Paysage de sécheresse (image d'illustration) | Pixabay

Le prochain rapport du Groupe d’experts intergouvernemental sur l’évolution du climat (Giec) des Nations unies dresse un constat catastrophique — voire cataclysmique — des retombées du dérèglement climatique sur l’humanité, écrit ce 23 juin l’AFP. Le document — un résumé technique provisoire extrait du prochain rapport du Giec — n’y va pas de main morte: «La vie sur terre peut se remettre d’un changement climatique majeur en évoluant vers de nouvelles espèces et en créant de nouveaux écosystèmes. L’humanité ne le peut pas.»

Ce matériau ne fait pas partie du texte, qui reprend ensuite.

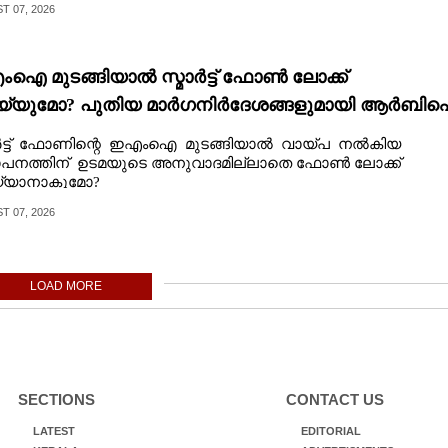
 07, 2026
ഐ മുടങ്ങിയാൽ സ്മാർട്ട് ഫോൺ ലോക്ക്
്യുമോ? പുതിയ മാർഗനിർദേശങ്ങളുമായി ആർബി
ർട്ട് ഫോണിന്റെ ഇഎംഐ മുടങ്ങിയാല്‍ വായ്പ നല്‍കിയ
ാപനത്തിന് ഉടമയുടെ അനുവാദമില്ലാതെ ഫോൺ ലോക്ക്
്യാനാകുമോ?
 07, 2026
LOAD MORE
SECTIONS
CONTACT US
LATEST
EDITORIAL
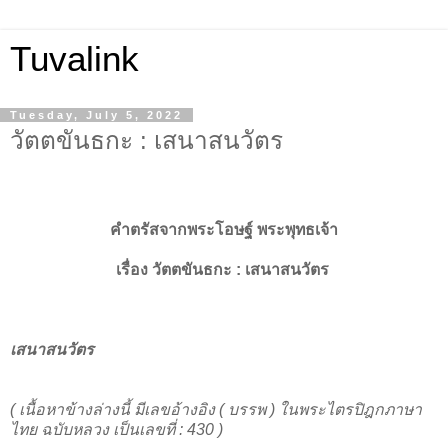
Tuvalink
Tuesday, July 5, 2022
วัตตขันธกะ : เสนาสนวัตร
คำตรัสจากพระโอษฐ์ พระพุทธเจ้า
เรื่อง
วัตตขันธกะ :
เสนาสนวัตร
เสนาสนวัตร
( เนื้อหาข้างล่างนี้ มีเลขอ้างอิง ( บรรพ ) ในพระไตรปิฎกภาษา
ไทย ฉบับหลวง เป็นเลขที่ : 430 )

Pourquoi c’est plus compliqué. De tels extraits sont de nature à faire réagir, et pour cause: le document était à la base destiné aux gouvernements. Il s’agit d’un document de travail temporaire du deuxième groupe de travail du Giec, qui circulé auprès des dirigeants entre le 4 décembre 2020 et le 29 janvier 2021, explique le Giec. Lequel rappelle qu’il s’agit de «documents de travail confidentiels» et non pas de la version définitive, et qu’il ne peut donc commenter leur contenu alors que le travail de rédaction est encore en cours.

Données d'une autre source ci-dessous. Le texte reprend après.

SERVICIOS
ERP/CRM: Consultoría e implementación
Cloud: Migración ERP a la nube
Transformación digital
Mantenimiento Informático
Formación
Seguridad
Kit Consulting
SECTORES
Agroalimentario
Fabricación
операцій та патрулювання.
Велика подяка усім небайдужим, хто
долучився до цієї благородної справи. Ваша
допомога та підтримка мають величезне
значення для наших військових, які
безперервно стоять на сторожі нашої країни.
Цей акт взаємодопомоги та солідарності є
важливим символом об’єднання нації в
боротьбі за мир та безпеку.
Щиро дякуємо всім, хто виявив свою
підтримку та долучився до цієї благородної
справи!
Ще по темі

Valérie Masson-Delmotte,  co-présidente du Groupe I du Giec, a rappelé sur Twitter qu’elle ne commentait pas des travaux en cours, que ce rapport impliquait le travail de pas moins de 260 auteurs et plus de 1000 relecteurs et que plus de 40’000 commentaires devaient être examinés avant la version définitive.

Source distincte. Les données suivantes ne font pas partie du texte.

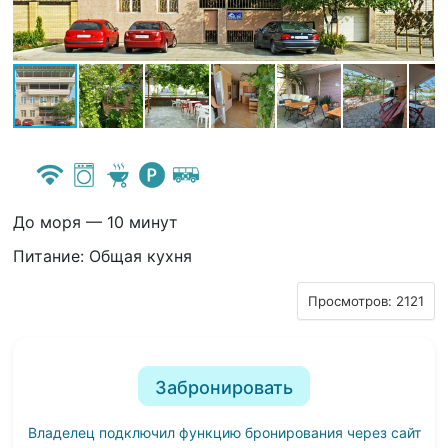
До моря — 10 минут
Питание: Общая кухня
Просмотров: 2121
Забронировать
Владелец подключил функцию бронирования через сайт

La suite du calendrier. Les différents chapitres du sixième rapport du Giec seront révélés progressivement:

  • La première partie de la contribution du groupe I, qui travaille sur les bases scientifiques du changement climatique, devrait être dévoilée le 9 août 2021.

  • La contribution du groupe II, qui évalue les impacts, l’adaptation et la vulnérabilité au changement climatique — c’est de ce chapitre dont il est question ici — devrait être validée en février 2022.

  • Enfin, la contribution du groupe III, qui s’intéresse aux mécanismes d’atténuation du changement climatique, sera connu la dernière semaine de mars 2022.

Des échéances qui pourraient se révéler tardives, au vu des dates des prochaines réunions internationales sur le climat et la biodiversité prévues fin 2021, par exemple la COP15 qui doit se dérouler en Chine en octobre. C’est aussi en ce sens qu’on peut comprendre la fuite de ce document de travail dans la presse.

Le scénario catastrophe. Dans le document de travail, le Giec abaisse aussi à 1,5°C le seuil de hausse des températures pouvant entraîner des conséquences graves et parfois irréversibles. Or, selon l’Organisation météorologique mondiale, la probabilité que ce seuil de 1,5 °C sur une année soit dépassé dès 2025 est déjà de 40%.